◆ Task brief
The result should be the listing below restated word for word, with images left out.

◆ Information shown

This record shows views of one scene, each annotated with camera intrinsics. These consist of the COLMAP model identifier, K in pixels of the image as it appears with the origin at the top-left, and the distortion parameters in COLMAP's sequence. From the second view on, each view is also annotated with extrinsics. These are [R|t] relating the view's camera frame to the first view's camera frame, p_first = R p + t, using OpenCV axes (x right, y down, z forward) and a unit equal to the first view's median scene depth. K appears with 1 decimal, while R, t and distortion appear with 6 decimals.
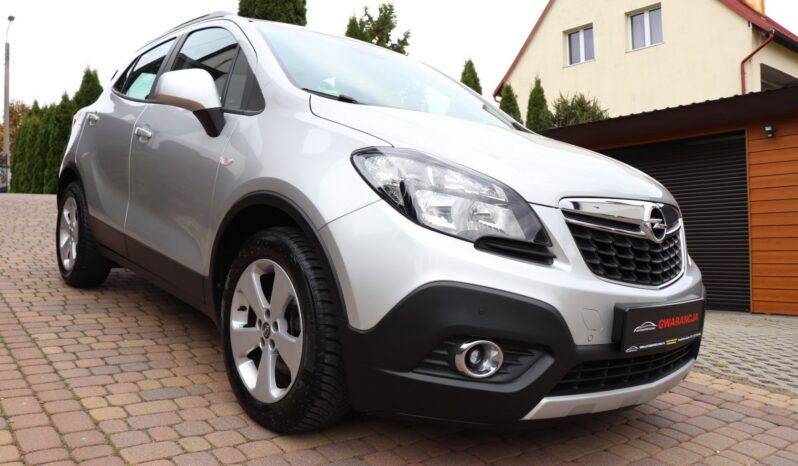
lens RADIAL K [[660.0, 0, 399.1], [0, 660.0, 232.9], [0, 0, 1]] dist [-0.177355, 0.150042]
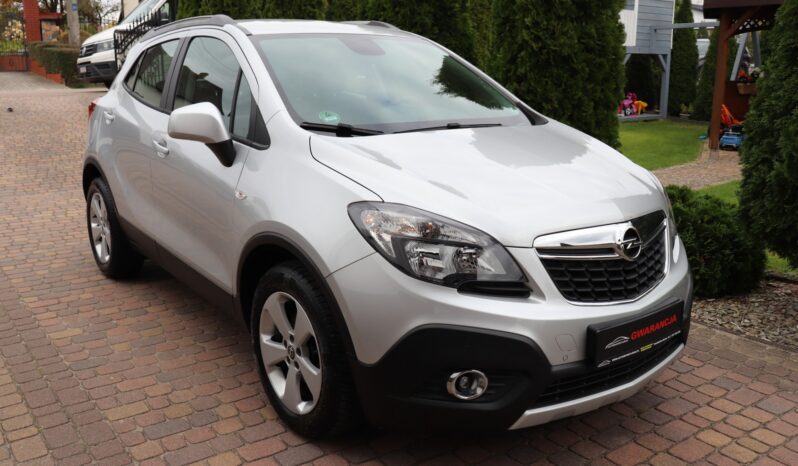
lens RADIAL K [[723.9, 0, 402.3], [0, 723.9, 227.6], [0, 0, 1]] dist [-0.131107, -0.008179]
pose [[0.995240, -0.069902, -0.067906, 0.095677], [0.078928, 0.986874, 0.140888, -0.237809], [0.057166, -0.145577, 0.987694, -0.214515]]
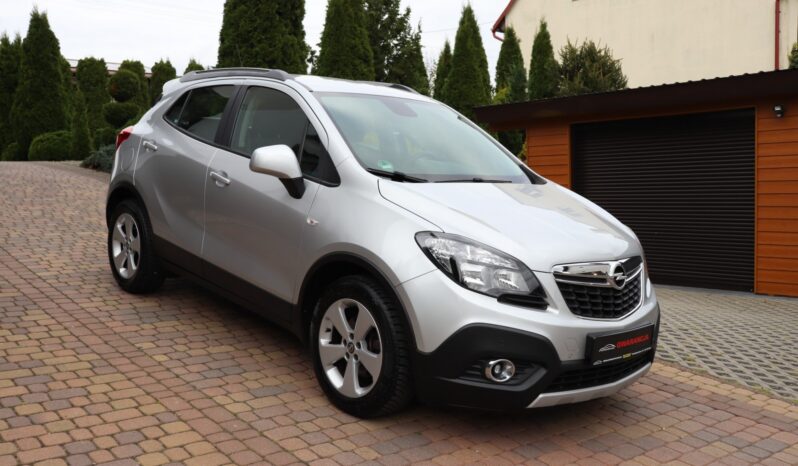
lens RADIAL K [[789.8, 0, 401.8], [0, 789.8, 238.6], [0, 0, 1]] dist [-0.092153, 0.000000]
pose [[0.999439, -0.003890, 0.033256, -0.153756], [0.001111, 0.996533, 0.083197, -0.246038], [-0.033465, -0.083113, 0.995978, -0.751294]]
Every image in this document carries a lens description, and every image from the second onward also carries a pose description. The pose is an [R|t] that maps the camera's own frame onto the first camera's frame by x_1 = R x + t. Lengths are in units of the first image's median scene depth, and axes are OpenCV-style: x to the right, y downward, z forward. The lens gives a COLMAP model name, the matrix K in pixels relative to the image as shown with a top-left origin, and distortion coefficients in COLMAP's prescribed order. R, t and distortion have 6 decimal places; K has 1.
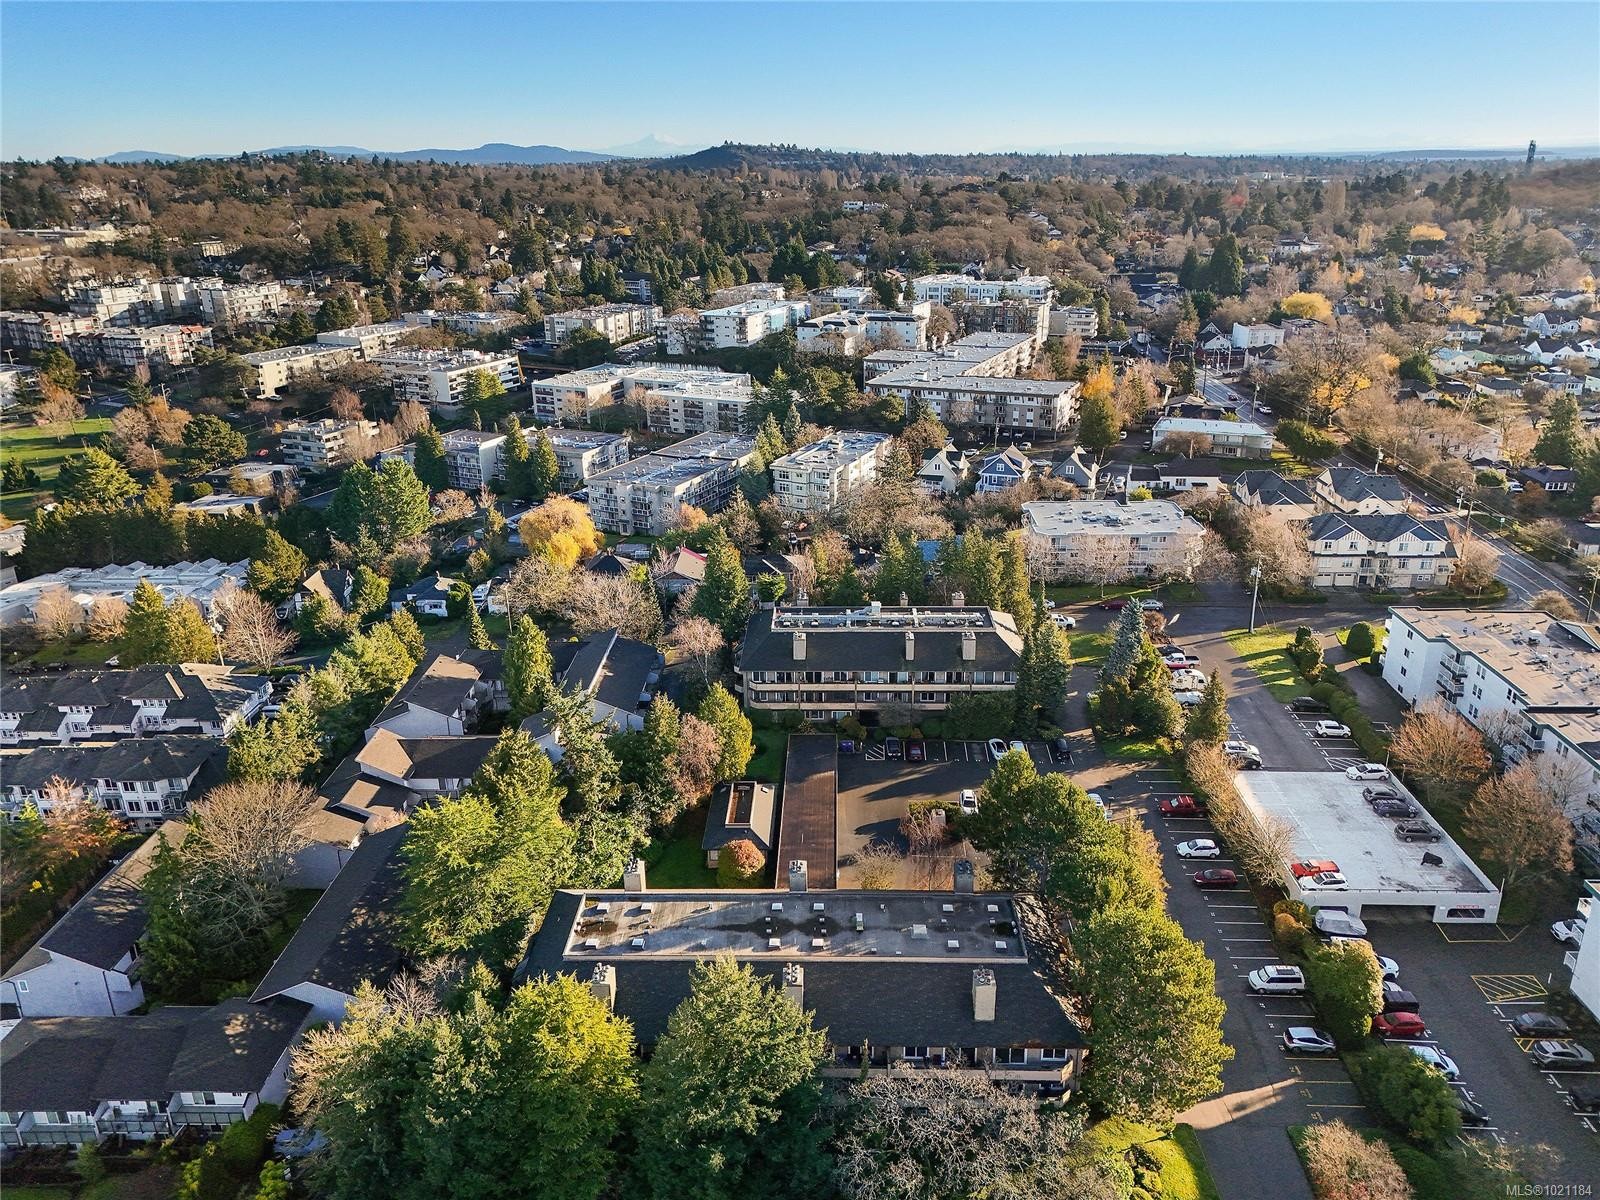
lens RADIAL K [[1128.7, 0, 800.0], [0, 1128.7, 600.0], [0, 0, 1]] dist [0.002750, 0.000994]
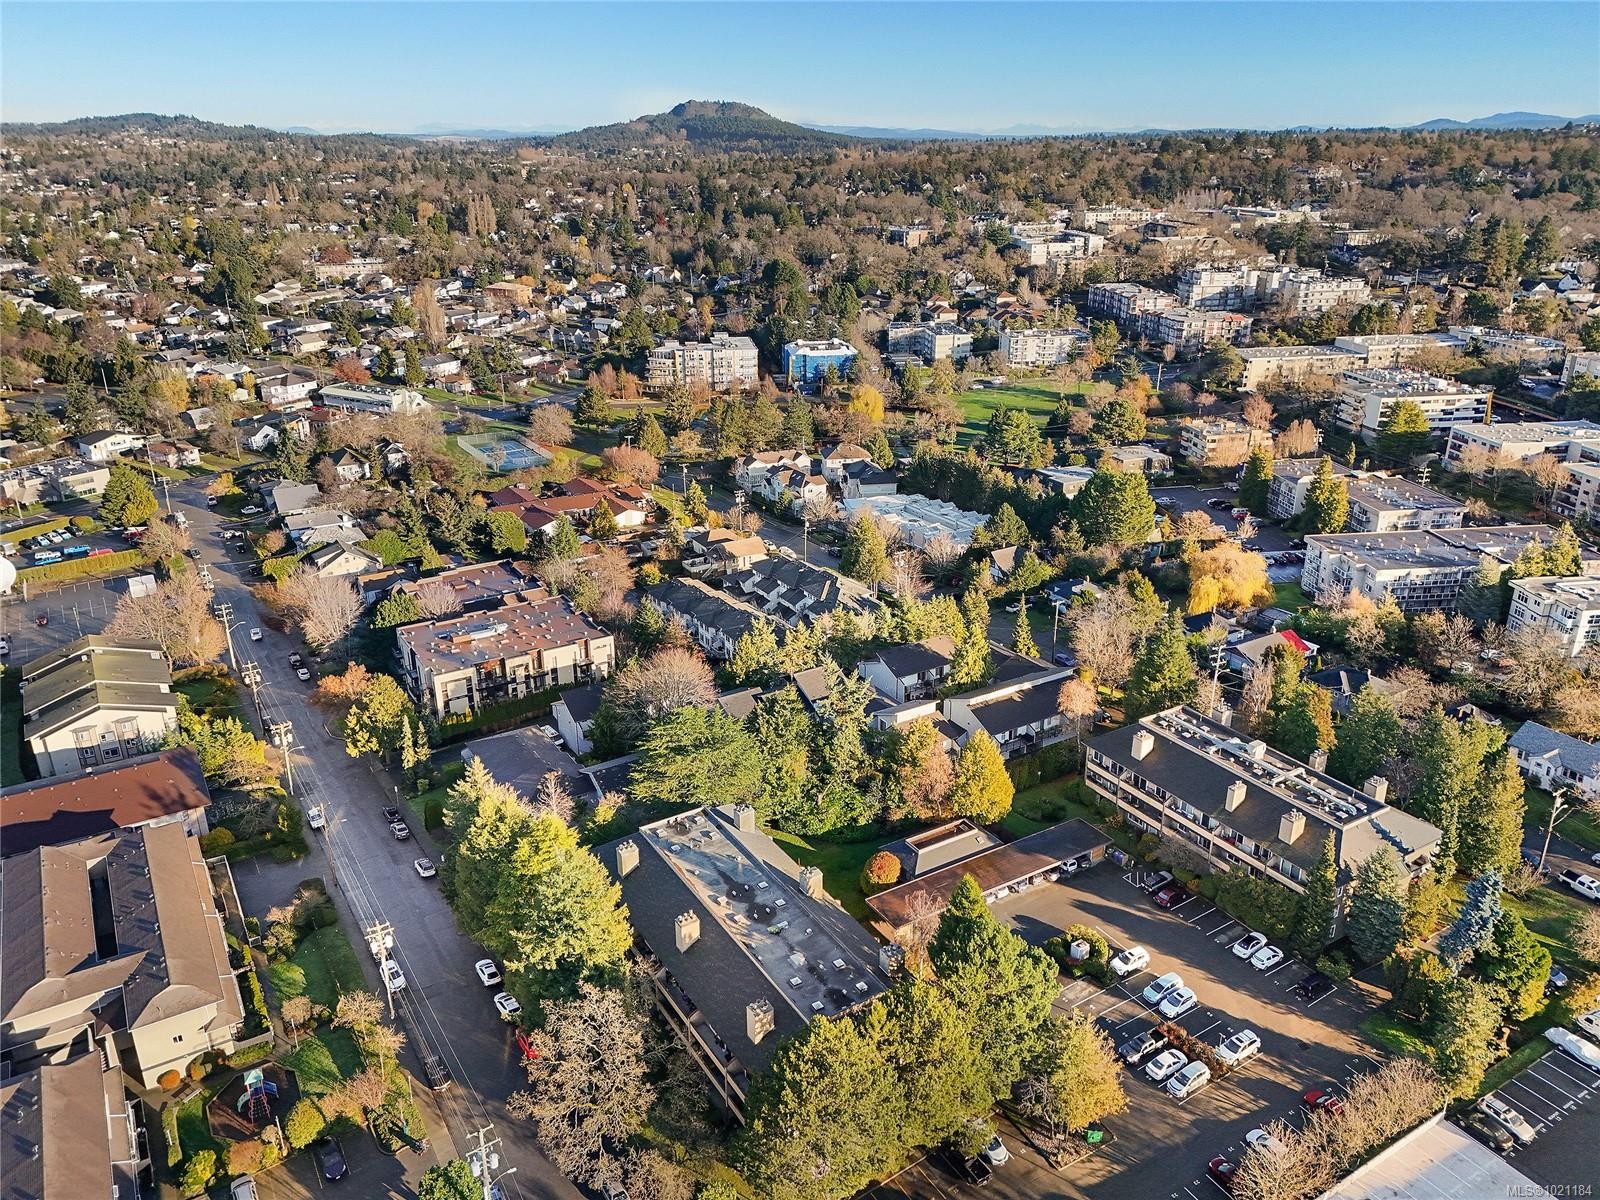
lens RADIAL K [[1128.7, 0, 800.0], [0, 1128.7, 600.0], [0, 0, 1]] dist [0.002750, 0.000994]
pose [[0.537039, 0.314060, -0.782915, 0.275852], [-0.295346, 0.939370, 0.174229, -0.078318], [0.790165, 0.137663, 0.597234, 0.086108]]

◆ Your response
This record shows views of one scene, each annotated with camera intrinsics. These consist of the COLMAP model identifier, K in pixels of the image as it appears with the origin at the top-left, and the distortion parameters in COLMAP's sequence. From the second view on, each view is also annotated with extrinsics. These are [R|t] relating the view's camera frame to the first view's camera frame, p_first = R p + t, using OpenCV axes (x right, y down, z forward) and a unit equal to the first view's median scene depth. K appears with 1 decimal, while R, t and distortion appear with 6 decimals.
lens RADIAL K [[660.0, 0, 399.1], [0, 660.0, 232.9], [0, 0, 1]] dist [-0.177355, 0.150042]
lens RADIAL K [[723.9, 0, 402.3], [0, 723.9, 227.6], [0, 0, 1]] dist [-0.131107, -0.008179]
pose [[0.995240, -0.069902, -0.067906, 0.095677], [0.078928, 0.986874, 0.140888, -0.237809], [0.057166, -0.145577, 0.987694, -0.214515]]
lens RADIAL K [[789.8, 0, 401.8], [0, 789.8, 238.6], [0, 0, 1]] dist [-0.092153, 0.000000]
pose [[0.999439, -0.003890, 0.033256, -0.153756], [0.001111, 0.996533, 0.083197, -0.246038], [-0.033465, -0.083113, 0.995978, -0.751294]]
Every image in this document carries a lens description, and every image from the second onward also carries a pose description. The pose is an [R|t] that maps the camera's own frame onto the first camera's frame by x_1 = R x + t. Lengths are in units of the first image's median scene depth, and axes are OpenCV-style: x to the right, y downward, z forward. The lens gives a COLMAP model name, the matrix K in pixels relative to the image as shown with a top-left origin, and distortion coefficients in COLMAP's prescribed order. R, t and distortion have 6 decimal places; K has 1.
lens RADIAL K [[1128.7, 0, 800.0], [0, 1128.7, 600.0], [0, 0, 1]] dist [0.002750, 0.000994]
lens RADIAL K [[1128.7, 0, 800.0], [0, 1128.7, 600.0], [0, 0, 1]] dist [0.002750, 0.000994]
pose [[0.537039, 0.314060, -0.782915, 0.275852], [-0.295346, 0.939370, 0.174229, -0.078318], [0.790165, 0.137663, 0.597234, 0.086108]]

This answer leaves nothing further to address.